Mais elle ne s’attendait pas à en recevoir.
Elle récupéra le linge sale qu’elle tenait et se dirigea vers le lit. Rapidement, elle changea les taies d’oreiller et ajusta les draps. Une fois tout propre et en ordre, elle observa Vincent avec satisfaction.
Fort heureusement, il avait aussi changé son pantalon.

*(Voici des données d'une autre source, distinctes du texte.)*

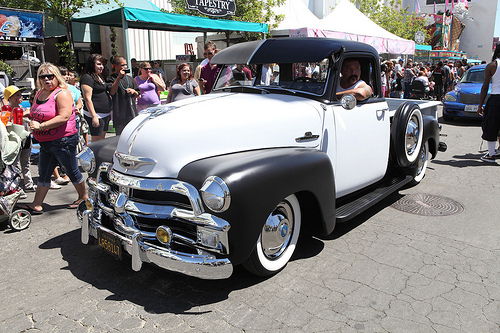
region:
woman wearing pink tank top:
[18, 60, 88, 213]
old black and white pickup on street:
[76, 35, 448, 285]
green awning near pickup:
[44, 0, 270, 35]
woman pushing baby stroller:
[1, 113, 38, 235]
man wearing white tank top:
[476, 37, 499, 167]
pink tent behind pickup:
[291, 0, 413, 56]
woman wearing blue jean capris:
[32, 133, 89, 184]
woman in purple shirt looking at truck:
[132, 60, 164, 108]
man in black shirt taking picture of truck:
[103, 54, 140, 130]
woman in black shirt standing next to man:
[77, 51, 112, 143]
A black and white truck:
[50, 16, 460, 302]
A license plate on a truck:
[85, 217, 133, 272]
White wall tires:
[212, 167, 339, 302]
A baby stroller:
[2, 114, 43, 237]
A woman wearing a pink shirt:
[8, 51, 105, 228]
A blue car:
[420, 52, 495, 139]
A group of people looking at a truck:
[2, 15, 293, 227]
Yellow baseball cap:
[0, 78, 34, 108]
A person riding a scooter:
[400, 64, 447, 106]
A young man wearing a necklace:
[95, 51, 148, 136]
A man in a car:
[329, 56, 377, 93]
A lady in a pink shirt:
[31, 52, 84, 214]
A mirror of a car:
[332, 91, 360, 114]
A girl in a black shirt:
[80, 49, 112, 130]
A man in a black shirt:
[107, 52, 136, 116]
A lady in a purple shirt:
[133, 53, 158, 103]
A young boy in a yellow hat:
[0, 80, 26, 119]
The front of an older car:
[77, 112, 340, 287]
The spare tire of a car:
[391, 93, 423, 179]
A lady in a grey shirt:
[166, 55, 199, 95]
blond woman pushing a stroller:
[0, 58, 89, 233]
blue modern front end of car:
[443, 65, 498, 124]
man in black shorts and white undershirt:
[477, 34, 499, 164]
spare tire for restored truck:
[389, 102, 426, 167]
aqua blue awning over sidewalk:
[75, 3, 269, 34]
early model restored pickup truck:
[72, 33, 442, 282]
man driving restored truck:
[334, 55, 375, 100]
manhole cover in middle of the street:
[394, 187, 469, 221]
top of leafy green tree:
[354, 0, 426, 38]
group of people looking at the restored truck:
[83, 38, 219, 120]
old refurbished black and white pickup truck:
[76, 36, 447, 278]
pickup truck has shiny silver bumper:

Elle s’approcha de lui avec un air satisfait. Il était en train de se redresser, s’appuyant sur le sol. Lorsqu’elle lui tendit la main pour l’aider, il la repoussa violemment. Puis, à tâtons, il rampa jusqu’au lit de lui-même.
Quel entêtement.
— Maître, vous devez aller vers la droite.
— Taisez-vous.
Malgré sa protestation, il pivota prudemment vers la droite et tâtonna pour récupérer ses vêtements.
Mais…
Pourquoi n’avait-il pris que cela ?
Où étaient ses sous-vêtements ?
— Maître, vous devez aussi changer de sous-vêtements.
À ces mots, Vincent se faufila sous les couvertures et s’y enroula complètement, disparaissant sous le tissu propre.
Paula perdit ses mots en le voyant se terrer ainsi. Juste au cas où, elle s’approcha et tendit le nez.
Une odeur désagréable s’en dégageait.
Ne me dites pas que…
— Vous n’avez pas changé de sous-vêtements ?
— Sortez.
— Non, c’est sale. Excusez-moi, maître.
À l’instant où elle se pencha vers lui, le drap se souleva brutalement.
Quelque chose en jaillit.
Le canon d’un pistolet se posa contre son front.
Figée, son cœur manqua un battement.
Elle retint son souffle, se demandant s’il allait appuyer sur la détente.